Stopping at the local inn, Redfern is soon engaged in a somewhat unlikely romance with owner Anna (Anouk Aimee) and trying to help her brother Max (Jacques Sernas) extricate himself from the gun-running ring that both he and Rankl (Herbert Lom – so you know he’ll be a bad sort…) are involved in. But the tentacles of the ring reach all the way to Serafis, and Redfern soon finds that he is in over his head, as his plans to expose them are uncovered, and more and more of the locals prove to be untrustworthy.

Golden Salamander (the title comes from one of the artefacts that have been salvaged, and which features a message that makes up Redfern’s mind to take action rather than ignoring the issue) is a rather mixed bag. The opening scenes are rather murky – it’s quite hard to see what exactly is happening – but suggest a certain atmosphere that the rest of the film fails to deliver. The tension of not knowing who can be trusted, and the dramatic escape / chase scene at the film’s conclusion are gripping enough, but the middle of the film is rather ponderous.
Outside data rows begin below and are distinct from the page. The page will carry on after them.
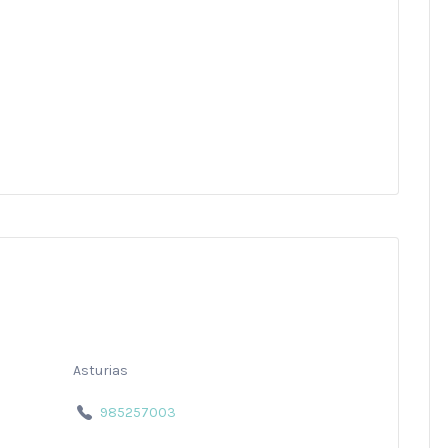
Asturias
985257003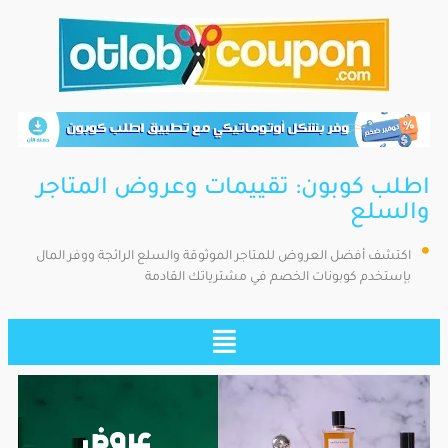
اطلب كوبون: تقييمات وعروض المتاجر
والسلع
اكتشف أفضل العروض للمتاجر الموثوقة والسلع الرائجة ووفر المال
بإستخدم كوبونات الخصم في مشترياتك القادمة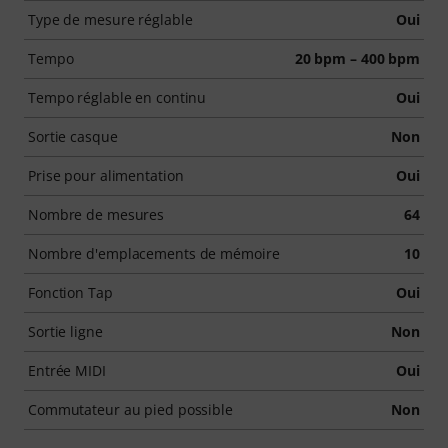
Type de mesure réglable
Oui
Tempo
20 bpm – 400 bpm
Tempo réglable en continu
Oui
Sortie casque
Non
Prise pour alimentation
Oui
Nombre de mesures
64
Nombre d'emplacements de mémoire
10
Fonction Tap
Oui
Sortie ligne
Non
Entrée MIDI
Oui
Commutateur au pied possible
Non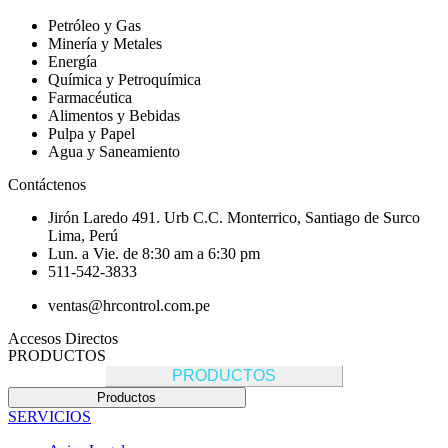
Petróleo y Gas
Minería y Metales
Energía
Química y Petroquímica
Farmacéutica
Alimentos y Bebidas
Pulpa y Papel
Agua y Saneamiento
Contáctenos
Jirón Laredo 491. Urb C.C. Monterrico, Santiago de Surco
Lima, Perú
Lun. a Vie. de 8:30 am a 6:30 pm
511-542-3833
ventas@hrcontrol.com.pe
Accesos Directos
PRODUCTOS
PRODUCTOS
Productos
SERVICIOS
However, the Tunisian locations give the film a sense of realism often missing from movies of the period.

The performances are variable too – Howard is far too stiff, like he hadn’t moved on from Brief Encounter, and his romance with sexy, lively Anouk Aimee really stretches credibility – Howard was in his late thirties (but looks a good fifteen years older) while Aimee was still in her teens, and while age-gap relationships are not that much of a strain on credibility, the idea of this young French girl falling for anyone as thoroughly cold, stiff-lipped and clipped-voiced as Howard is hard to swallow. Herbert Lom is suitably slimy as the villain, Rilla makes a solid gangster and Wilfred Hyde-White – already looking an old man in 1950, but with decades of work ahead of him – is a reassuringly familiar face as a piano-playing barfly who may or may not be on the side of virtue. Accents, of course, slide all over the place, suggesting that either this part of French Tunisia was a haven for Brits or simply that the filmmakers didn’t much care.

With fifteen minutes or so chopped from the middle, Golden Salamander would be a cracking thriller. As it is, it’s an interesting curio, but one that ultimately fails to live up to its potential.